Social media has given me a peek into the beautiful world of celebrity moms and sometimes they make it seem so easy. Beyonce, Chrissy Tiegen, the Kardashians, Kate Middleton or on our home soil, Lisa Haydon or Kareena Kapoor make motherhood look easy. Kareena Kapoor suddenly has abs and when I see her I ask God, “where are my abs?” Instead, I see in the mirror a chubby tummy with stretch marks.
But realistically, it isn’t as easy as Beyonce or Chrissy Teigen or Kim K make it out to be, but it is still one of the most beautiful experiences I have had the joy and privilege to experience.
Between balancing the expectations of how I should raise my daughter, to managing the home to wanting to be fitter and healthier, I feel like I’m a constant failure. I feel like I have failed because my daughter hasn’t slept enough. Or she hasn’t eaten enough. Or she falls sick. Or she falls off the bed. Or the worst – you get her hair cut (because of the summer) and now she looks like a boy and the whole world won’t stop complaining about how they miss her long hair. This journey has made me exhausted not just physically but mentally I am fatigued by the feeling of constant failure.
Even before our daughter was born, I had many fears and apprehensions. I found God repeatedly, through verses from the Bible and from friends in our community, constantly tugging me to trust Him. This constant fear and apprehension has followed me into becoming a mom. But as soon as I did become a mom, the following verses have come back to literally lift me up from the gutter of fear –
“I can do all this through him who gives me strength” – Phillipians 4:13
It is a jolting slap to remind me that I am not doing this “parenting” thing alone. God, who has been a parent before me, who is a parent to me, and who will be the ultimate parent for eternity, knows what it is all about. If He is the best parent and He is offering to strengthen me – I am an idiot to refuse (and I’ve been an idiot many times before realizing that I need to depend on Him). When all my efforts fail, He is still redeeming my mistakes and my inabilities. I can’t see it but He is at work, constantly protecting our daughter and giving me the strength to go above and beyond my abilities.
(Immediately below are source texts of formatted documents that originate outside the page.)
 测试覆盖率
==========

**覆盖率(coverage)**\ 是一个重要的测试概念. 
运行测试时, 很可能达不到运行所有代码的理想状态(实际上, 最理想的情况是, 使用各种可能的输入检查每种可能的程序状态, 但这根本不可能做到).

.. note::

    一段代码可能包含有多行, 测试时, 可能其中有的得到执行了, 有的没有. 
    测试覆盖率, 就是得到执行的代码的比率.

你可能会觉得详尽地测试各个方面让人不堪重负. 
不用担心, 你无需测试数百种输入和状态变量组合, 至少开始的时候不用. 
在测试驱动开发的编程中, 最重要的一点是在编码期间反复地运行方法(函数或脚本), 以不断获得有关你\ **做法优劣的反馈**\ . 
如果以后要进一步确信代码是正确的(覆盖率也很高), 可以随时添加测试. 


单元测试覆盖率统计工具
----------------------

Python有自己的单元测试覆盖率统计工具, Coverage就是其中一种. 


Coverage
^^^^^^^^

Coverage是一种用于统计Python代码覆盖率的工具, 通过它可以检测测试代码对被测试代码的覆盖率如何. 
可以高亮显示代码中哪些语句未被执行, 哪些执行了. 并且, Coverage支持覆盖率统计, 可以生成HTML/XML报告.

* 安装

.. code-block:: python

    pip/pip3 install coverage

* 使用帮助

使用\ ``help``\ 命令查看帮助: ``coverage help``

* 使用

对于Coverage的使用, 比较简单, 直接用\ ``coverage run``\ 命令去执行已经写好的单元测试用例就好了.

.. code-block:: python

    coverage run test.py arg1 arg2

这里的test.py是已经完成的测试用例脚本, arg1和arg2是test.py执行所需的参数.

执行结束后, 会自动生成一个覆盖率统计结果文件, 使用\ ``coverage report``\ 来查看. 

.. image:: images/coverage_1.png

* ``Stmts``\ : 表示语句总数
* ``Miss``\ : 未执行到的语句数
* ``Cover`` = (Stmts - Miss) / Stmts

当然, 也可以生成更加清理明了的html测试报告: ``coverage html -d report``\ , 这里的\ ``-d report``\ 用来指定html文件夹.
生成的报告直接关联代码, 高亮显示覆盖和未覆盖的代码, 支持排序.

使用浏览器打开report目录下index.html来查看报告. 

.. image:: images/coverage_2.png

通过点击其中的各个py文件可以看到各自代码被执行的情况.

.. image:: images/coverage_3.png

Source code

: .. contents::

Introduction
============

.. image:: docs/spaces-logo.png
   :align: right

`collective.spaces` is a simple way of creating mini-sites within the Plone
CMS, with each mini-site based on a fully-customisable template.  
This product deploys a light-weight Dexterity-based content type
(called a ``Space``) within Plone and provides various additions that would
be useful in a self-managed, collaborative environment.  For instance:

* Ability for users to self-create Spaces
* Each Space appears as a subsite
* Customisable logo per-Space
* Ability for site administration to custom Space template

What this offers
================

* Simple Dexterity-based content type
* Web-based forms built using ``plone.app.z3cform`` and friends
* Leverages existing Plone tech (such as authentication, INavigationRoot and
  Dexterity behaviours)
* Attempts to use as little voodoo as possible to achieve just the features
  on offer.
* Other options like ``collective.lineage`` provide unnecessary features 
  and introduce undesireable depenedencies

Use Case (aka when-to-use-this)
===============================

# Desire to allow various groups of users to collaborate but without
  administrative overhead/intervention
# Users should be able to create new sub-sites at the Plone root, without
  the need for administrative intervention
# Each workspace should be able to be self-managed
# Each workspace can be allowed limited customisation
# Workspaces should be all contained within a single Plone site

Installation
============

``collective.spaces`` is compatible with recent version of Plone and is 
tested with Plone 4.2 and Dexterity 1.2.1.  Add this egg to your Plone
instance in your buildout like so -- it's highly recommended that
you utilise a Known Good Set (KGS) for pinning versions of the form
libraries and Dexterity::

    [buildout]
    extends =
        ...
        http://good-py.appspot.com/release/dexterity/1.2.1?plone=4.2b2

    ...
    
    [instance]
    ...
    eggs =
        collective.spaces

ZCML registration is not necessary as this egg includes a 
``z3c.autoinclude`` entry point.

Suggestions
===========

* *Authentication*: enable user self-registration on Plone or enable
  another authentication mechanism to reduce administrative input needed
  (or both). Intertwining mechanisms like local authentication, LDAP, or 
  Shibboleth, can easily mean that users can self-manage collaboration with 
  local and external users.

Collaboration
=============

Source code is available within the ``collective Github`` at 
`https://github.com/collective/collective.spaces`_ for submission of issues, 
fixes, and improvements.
“For you created my inmost being; you knit me together in my mother’s womb.
I praise you because I am fearfully and wonderfully made; your works are wonderful, I know that full well.”
Psalm 139: 13 – 14
This reminds me that it was God who made her, so He knows her better than I know her! In fact he knows me better than I know myself. While He has chosen me to be her mom, He is still her Father before her earthly father and mother. While my daughter looks exactly like her dad, I take pride in the fact that I carried her for 9 months in my tummy. This verse is a reminder that I am merely a carrier, He is the creator! I may have carried her in my womb, but it is God who created her and it is His place to decide who she looks like, what her personality will be. So when I struggle to manage her, and don’t know what to do when she eats a piece of the wall when I turn my head away or attempts to get out of the bed on her own, I have to remind myself that she is God’s first and so I have to treat her that way.
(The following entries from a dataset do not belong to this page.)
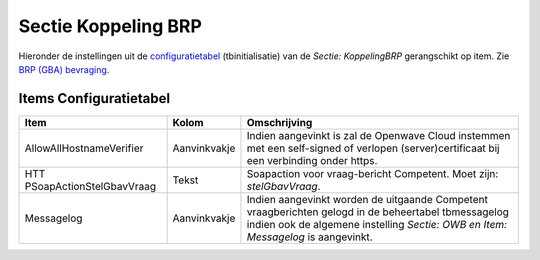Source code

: Sectie Koppeling BRP
====================

Hieronder de instellingen uit de
`configuratietabel </docs/instellen_inrichten/configuratie.md>`__
(tbinitialisatie) van de *Sectie: KoppelingBRP* gerangschikt op item.
Zie `BRP (GBA)
bevraging </docs/probleemoplossing/programmablokken/bpr_bevraging.md>`__.

Items Configuratietabel
-----------------------

+--------------------------+--------------+--------------------------+
| Item                     | Kolom        | Omschrijving             |
+==========================+==============+==========================+
| AllowAllHostnameVerifier | Aanvinkvakje | Indien aangevinkt is zal |
|                          |              | de Openwave Cloud        |
|                          |              | instemmen met een        |
|                          |              | self-signed of verlopen  |
|                          |              | (server)certificaat bij  |
|                          |              | een verbinding onder     |
|                          |              | https.                   |
+--------------------------+--------------+--------------------------+
| HTT                      | Tekst        | Soapaction voor          |
| PSoapActionStelGbavVraag |              | vraag-bericht Competent. |
|                          |              | Moet zijn:               |
|                          |              | *stelGbavVraag*.         |
+--------------------------+--------------+--------------------------+
| Messagelog               | Aanvinkvakje | Indien aangevinkt worden |
|                          |              | de uitgaande Competent   |
|                          |              | vraagberichten gelogd in |
|                          |              | de beheertabel           |
|                          |              | tbmessagelog indien ook  |
|                          |              | de algemene instelling   |
|                          |              | *Sectie: OWB en Item:    |
|                          |              | Messagelog* is           |
|                          |              | aangevinkt.              |
+--------------------------+--------------+--------------------------+
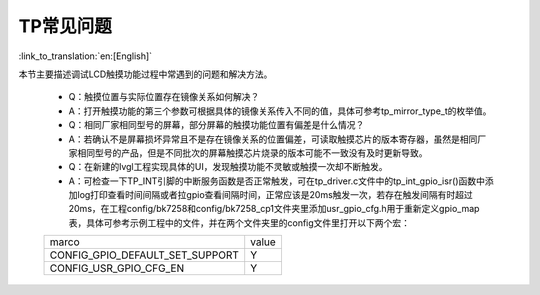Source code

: TP常见问题
=================================

:link_to_translation:`en:[English]`



本节主要描述调试LCD触摸功能过程中常遇到的问题和解决方法。

    * Q：触摸位置与实际位置存在镜像关系如何解决？

    * A：打开触摸功能的第三个参数可根据具体的镜像关系传入不同的值，具体可参考tp_mirror_type_t的枚举值。

    * Q：相同厂家相同型号的屏幕，部分屏幕的触摸功能位置有偏差是什么情况？

    * A：若确认不是屏幕损坏异常且不是存在镜像关系的位置偏差，可读取触摸芯片的版本寄存器，虽然是相同厂家相同型号的产品，但是不同批次的屏幕触摸芯片烧录的版本可能不一致没有及时更新导致。

    * Q：在新建的lvgl工程实现具体的UI，发现触摸功能不灵敏或触摸一次却不断触发。

    * A：可检查一下TP_INT引脚的中断服务函数是否正常触发，可在tp_driver.c文件中的tp_int_gpio_isr()函数中添加log打印查看时间间隔或者拉gpio查看间隔时间，正常应该是20ms触发一次，若存在触发间隔有时超过20ms，在工程config/bk7258和config/bk7258_cp1文件夹里添加usr_gpio_cfg.h用于重新定义gpio_map表，具体可参考示例工程中的文件，并在两个文件夹里的config文件里打开以下两个宏：
    
    +------------------------------------+---------------+
    |     marco                          |     value     |
    +------------------------------------+---------------+
    | CONFIG_GPIO_DEFAULT_SET_SUPPORT    |       Y       |
    +------------------------------------+---------------+
    | CONFIG_USR_GPIO_CFG_EN             |       Y       |
    +------------------------------------+---------------+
My personality type is such that when I fail in a certain area, I tend to give up and not try to make things work. So, becoming a mom has been humbling and challenging to me because God has showed me areas I need to die to myself. Picking up my cross and following Christ has never been as challenging as it has been now. It has meant stopping myself when I want to whack my daughter (and God made sure of this when I tripped and fell once while trying to “discipline” her) or holding my tongue when I have wanted to scream at her for throwing her food on me while I was cleaning the floor or waking up early in the morning and playing with her when I would rather go to sleep. It has also humbled me to see that despite all my failed efforts – she is thriving in God’s beautiful and generous grace.
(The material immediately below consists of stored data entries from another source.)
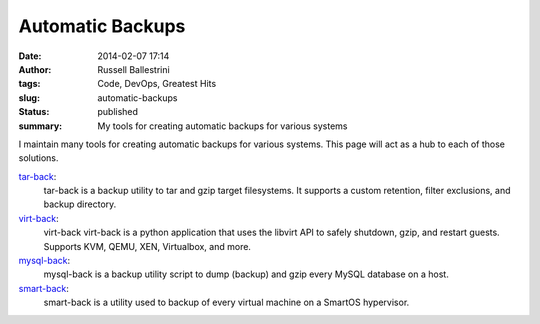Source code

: Automatic Backups
#################
:date: 2014-02-07 17:14
:author: Russell Ballestrini
:tags: Code, DevOps, Greatest Hits
:slug: automatic-backups
:status: published
:summary: My tools for creating automatic backups for various systems

I maintain many tools for creating automatic backups for various systems.
This page will act as a hub to each of those solutions.



`tar-back </tar-back>`__:
    tar-back is a backup utility to tar and gzip target filesystems. It
    supports a custom retention, filter exclusions, and backup
    directory.



`virt-back </virt-back-a-python-libvirt-backup-utility-for-kvm-xen-virtualbox/>`__:
    virt-back virt-back is a python application that uses the libvirt
    API to safely shutdown, gzip, and restart guests. Supports KVM,
    QEMU, XEN, Virtualbox, and more.



`mysql-back </mysql-back>`__:
    mysql-back is a backup utility script to dump (backup) and gzip
    every MySQL database on a host.



`smart-back </backup-all-virtual-machines-on-a-smartos-hypervisor-with-smart-back-sh/>`__:
    smart-back is a utility used to backup of every virtual machine on a
    SmartOS hypervisor.


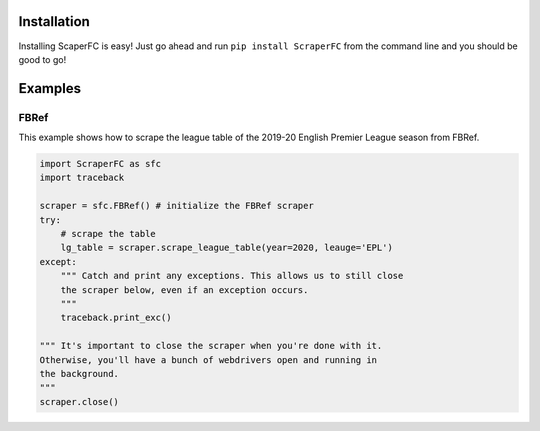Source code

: Installation
============

Installing ScaperFC is easy! Just go ahead and run ``pip install ScraperFC`` from the command line and you should be good to go!

Examples
========

FBRef
*****

This example shows how to scrape the league table of the 2019-20 English Premier League season from FBRef.

.. code-block:: python

    import ScraperFC as sfc
    import traceback
    
    scraper = sfc.FBRef() # initialize the FBRef scraper
    try:
        # scrape the table
        lg_table = scraper.scrape_league_table(year=2020, leauge='EPL')
    except:
        """ Catch and print any exceptions. This allows us to still close 
        the scraper below, even if an exception occurs.
        """
        traceback.print_exc()
        
    """ It's important to close the scraper when you're done with it. 
    Otherwise, you'll have a bunch of webdrivers open and running in 
    the background. 
    """
    scraper.close()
While Beyonce is great, today I see my daughter and realize that God has been gracious enough to walk with us in this journey. I may not be a performer like Beyonce, but in being a mom I am able to do a lot more than I think I am capable of because of the power of the gospel that forces me to see God as the ultimate parent, and the holy spirit as the ultimate guide (better than anything Google tells you to do). Jesus repeatedly reminds me to die to myself and live for someone other than myself (not my daughter but our Heavenly Father).
In all my learnings as a parent I have realized that all the parenting tools in the world couldn’t prepare me for becoming a mom to raise my child right. But God did, and he will help me reach His child safe to shore.
Roshni Mathew is a full time wife and mom who just quit being a human rights lawyer. She enjoys food (cooking it and eating it), travel and writing.